Presentation Information
[II-PD7-6]Fontan 循環成立困難、適応なしと判断された症例の外科的治療戦略
○小沼 武司1, 細谷 裕太1, 小嶋 愛1, 渋谷 悠馬2, 沼田 隆佑2, 米原 恒介2, 大日方 春香2, 赤澤 陽平2, 武井 黄太2, 瀧聞 浄宏2 (1.長野県立こども病院 心臓血管外科, 2.長野県立こども病院 循環器小児科)
Keywords:
Fontan,単心室,二心室修復
【背景】単心室循環に対するFontan手術は長期成績の改善に大きく寄与してきたが、解剖学的・生理学的制約によりFontan循環成立困難とされる症例は依然として一定数存在する。【目的】Fontan適応外と判断された症例の臨床背景と治療選択の妥当性と課題を明らかにする。【方法】2010~2025年に当院でFontan trackとしてBDGを施行し術後にFontan適応外と判断された症例を対象とした。適応除外理由、外科的治療、術後経過、合併症、予後を検討した。【結果】BDG を112例に行い、21trisomyの1例がFontan到達前に死亡。
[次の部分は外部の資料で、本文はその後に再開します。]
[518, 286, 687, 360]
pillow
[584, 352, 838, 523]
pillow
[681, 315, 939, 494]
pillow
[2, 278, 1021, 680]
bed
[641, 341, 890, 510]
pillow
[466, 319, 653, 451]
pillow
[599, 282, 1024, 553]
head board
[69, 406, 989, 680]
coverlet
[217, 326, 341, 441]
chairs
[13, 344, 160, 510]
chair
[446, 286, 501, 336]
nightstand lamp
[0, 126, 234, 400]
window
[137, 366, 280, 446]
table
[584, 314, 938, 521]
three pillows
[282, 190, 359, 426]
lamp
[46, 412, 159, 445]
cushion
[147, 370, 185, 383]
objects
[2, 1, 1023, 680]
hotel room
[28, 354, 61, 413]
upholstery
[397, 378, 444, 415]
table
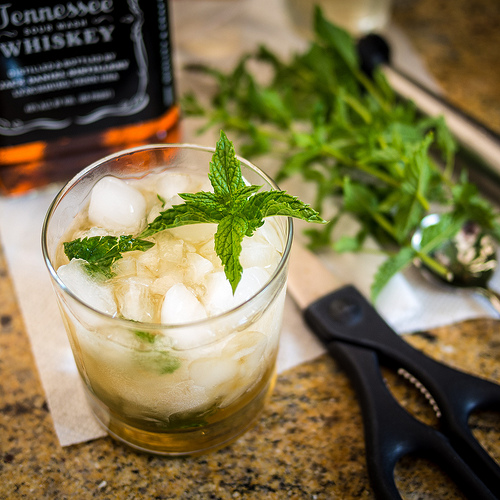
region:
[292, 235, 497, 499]
a pair of black handled scissors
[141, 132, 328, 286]
a mint leaf in a drink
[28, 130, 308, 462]
a glass with liquid and ice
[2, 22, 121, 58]
the word whiskey printed on a label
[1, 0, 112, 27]
the word Tennessee printed on a label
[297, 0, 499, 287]
stalks of mint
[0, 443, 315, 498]
a granite counter top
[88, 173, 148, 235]
a cloudy ice cube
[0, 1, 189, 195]
bottle of whiskey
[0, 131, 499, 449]
a paper towel on a counter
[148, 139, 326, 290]
Peppermint leaf on top of ice cubes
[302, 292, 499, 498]
Handle of a pair of scissors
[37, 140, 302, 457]
Clear glass of whisky on ice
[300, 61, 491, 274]
Bunch of fresh peppermint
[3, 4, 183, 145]
Bottle of whiskey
95例がFontan到達し7例が待機中である。Fontan到達したのち2例がtake downを行った。Fontan適応外と判断されたのは9例でそのうちNorwood術後が8例であった。除外理由は6例が肺動脈低形成で他に染色体異常、重度知的障害であった。残り1例は胆道閉鎖症による肝障害。外科的治療として、Norwood術後6例のうち3例に二心室conversionを行った(reverse DSO 1例、Yasui 1例)。3例にpulmonary septationを行い1例にFontan施行。1例がFontan待機中である。二心室修復した症例のPAIの推移は(158→193, reverse DSO: 70→184, Yasui: 155→260)、Fontan PAI 80→130であった。考察BDG術後の多くがFontanに到達したが、Fontan適応外はNorwood術後に多く、房室弁逆流や心室機能低下を理由にFontan非適応となった症例は認めず、肺動脈発育不良がFontan適応を規定する最も重要な因子であった。結論Fontan循環成立困難例においても、解剖学的背景に応じた外科的再構築により循環の安定化が期待できる症例が存在することが示された。また、Fontan到達後もPLEやFALDなどの重篤な合併症が問題となることから、IVCや肝静脈血流のみを残存心室へ還流させ、Fontan循環から部分的に分離することも選択肢と考えられる。